«Живем надеждами» писал Константин Паустовский в 1943 году в одном из своих писем.
Сегодня, 8 мая, мы вспоминаем о Победе над фашисткой Германией в годы Второй мировой войны. Вспоминаем обо всех погибших на этой страшной войне и о тех, кто вернулся с фронта. Вернулся в мирную жизнь и начал ее заново, преодолевая все тяготы военного и послевоенного времени.
Одним из таких фронтовиков был писатель Константин Паустовский. В письме к своему другу, писателю Рувиму Фаерману он писал в октябре 1941 года: «Что писать о себе? Полтора месяца я пробыл на Южном фронте, почти все время, не считая трех-четырех дней, на линии огня. Из москвичей видел Михалкова и Бориса Горбатова, в Одессе видел Олешу. Был и на суще и на море. В половине августа вернулся в Москву, где ТАСС, ввиду моего «преклонного» возраста, решил оставить меня в Москве («в аппарате ТАСС»), а затем, по требованию Комитета по делам искусств — и совсем отпустили для работы над пьесой для МХАТа.
В Москве я прожил не долго, квартиру разбомбили, жил больше у Федина в Переделкине, вскоре уехал к Вале и Серому в Чистополь (под Казанью), куда эвакуировали все семьи писателей. В Чистополе оставаться было немыслимо, — с большим трудом переехал в Алма-Ату… Живем у чудесного человека — казахского писателя Мухтара Ауэзова, он уступил нам одну комнату».
Живя в Алма-Ате Константин Паустовский много работает — пишет пьесы, киносценарии, очерки, рассказы. Так, в февральском письме 1942 года к писателю Юрию Яновскому читаем: «Дорогой Юрий Иванович, не ругайте меня за то, что я так долго молчал. Писал большой сценарий для Мосфильма (Мосфильм и Ленфильм — здесь), меня мотали, торопили, как водится у киношников,и только вчера, наконец, все окончилось. Послал Вам заказной бандеролью пять крошечных рассказов. Перевел их Юрий Корнеевич /Смолич — Л.М./, и перевел, насколько я соображаю в украинском языке, превосходно. Если рассказы подойдут — буду рад».
… Трудно, живем надеждами, и если бы не Смолич — редчайший человек на земле, — было бы и совсем плохо». Здесь речь идет об украинском журнале «Украинська література», который до войны назывался «Радянська література”.

- РАБОЧЕЕ ЗАДАНИЕ 1: Перечислите все города и поселки, которые упоминаются в тексте о военных письмах Паустовского.
- РАБОЧЕЕ ЗАДАНИЕ 2: Напишите продолжение текста о военных письмах Паустовского, начиная сразу после его последнего предложения.
Приведённые ниже данные здесь никакой роли не играют.

- ВЫБОРКА ДАННЫХ:
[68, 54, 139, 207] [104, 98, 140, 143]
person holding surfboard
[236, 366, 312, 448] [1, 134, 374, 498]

- ПОЛЕ ОТВЕТА 1: Москва, Одесса, Переделкино, Чистополь, Казань, Алма-Ата

- ПОЛЕ ОТВЕТА 2:
В мае 1942 года, в письме к Рувиму Фраерману Константин Георгиевич пишет: «Я много работаю. Написал семь рассказов (для американских газет, они уже напечатаны), два сценария, сейчас пишу пьесу для МХАТа. Работать трудно, — быстро устаю, стал «плох здоровьем». Только работой спасаюсь от тревоги, от постоянных мыслей о всем, что происходит.
… Пишу я растрепанно, совсем не о том, о чем бы надо написать. Я мог бы целые страницы писать Вам, Рувец, о том, о чем я думаю почти непрерывно, как одержимый, — о мире, победе, покое, о дороге на Черное озеро, о старых деревьях в саду у старушек, о прошлом — будет ли все это?».
Помимо творческой работы, которая занимала все свободное от бытовых тягот время, Паустовский, которому уже исполнилось 50 лет, находил в себе силы выступать перед ранеными. В июле 1942 года, в письме к Сергею Навашину, которого он усыновил в 1941 году, Паустовский писал: «Я выступал на днях в очень тяжелом госпитале, среди безруких и безногих (обрубков). Было жутко и трудно, но все обошлось очень хорошо».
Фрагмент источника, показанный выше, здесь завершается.